Consider applications such as computer vision, where in a gray scale image, each pixel is a feature that has a value between 0 and 255. For a small image, say 100 pixels by 100 pixels, we have 10,000 features. If we include just quadratic terms, we end up with around 50 million possible features, and to fit complex decision boundaries, we likely need cubic and higher order terms. Clearly, such a model is entirely unworkable.

When we approach the problem of trying to mimic the brain, we are faced with a number of difficulties. Considering all the different things that the brain does, we might first think that the brain consists of a number of different algorithms, each specialized to do a particular task, and each hard wired into different parts of the brain. This approach basically considers the brain as a number of subsystems, each with its own program and task. For example, the auditory cortex for perceiving sound has its own algorithm that, for example, does a Fourier transform on the incoming sound wave to detect pitch. The visual cortex, on the other hand, has its own distinct algorithm for decoding and converting the signals from the optic nerve into the sense of sight. There is, however, growing evidence that the brain does not function like this at all.

Recent experiments on animals have shown the remarkable adaptabilities of brain tissue. Rewiring the optic nerve to the auditory cortex in animals, scientists found that the brain could learn to see using the machinery of the auditory cortex. The animals were tested to have full vision despite the fact that their visual cortex had been bypassed. It appears that brain tissue, in different parts of the brain, can relearn how to interpret its inputs. So, rather than the brain consisting of specialized subsystems programmed to perform specific tasks, it uses the same algorithm to learn different tasks. This single algorithm approach has many advantages, not least of which is that it is relatively easy to implement. It also means that we can create generalized models and then train them to perform specialized tasks. Like in real brains using a single algorithm to describe how each neuron communicates with the other neurons around it, it allows artificial neural networks to be adaptable and able to carry out multiple higher-level tasks. But, what is the nature of this single algorithm?

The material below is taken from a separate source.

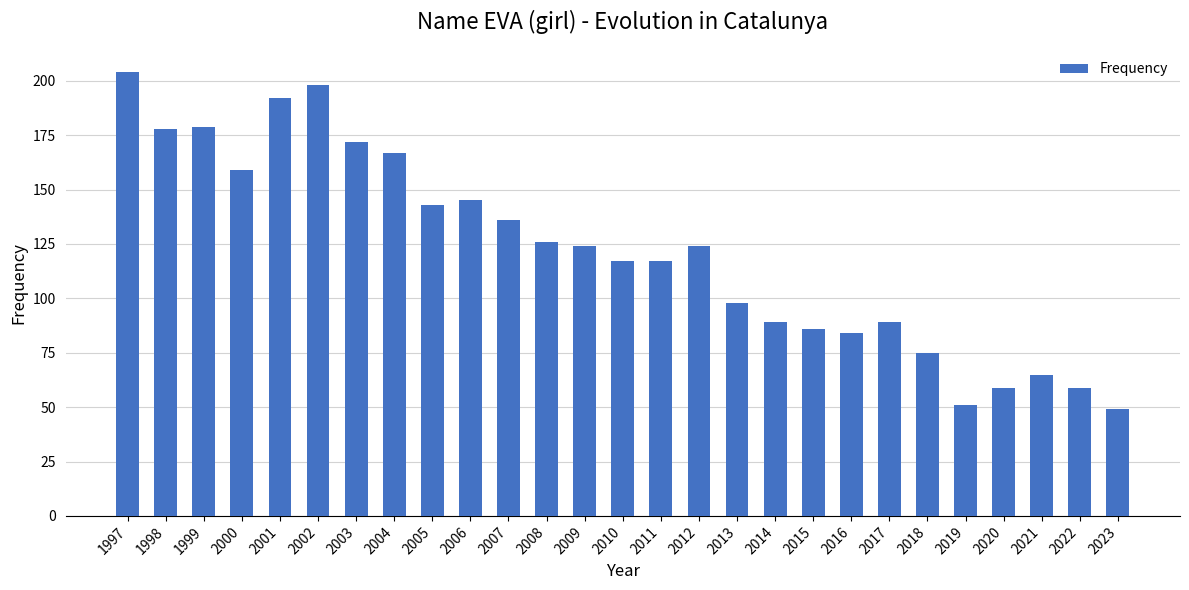

What is the difference between the maximum and minimum values?

155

When trying to mimic real brain functions, we are forced to greatly simplify many things. For example, there is no way to take into account the role of the chemical state of the brain, or the state of the brain at different stages of development and growth. Most of the neural net models currently in use employ discrete layers of artificial neurons, or units, connected in a well ordered linear sequence or in layers. The brain, on the other hand, consists of many complex, nested, and interconnected neural circuits. Some progress has been made in attempting to imitate these complex feedback systems, and we will look at these at the end of this chapter. However, there is still much that we do not know about real brain action and how to incorporate this complex behavior into artificial neural networks.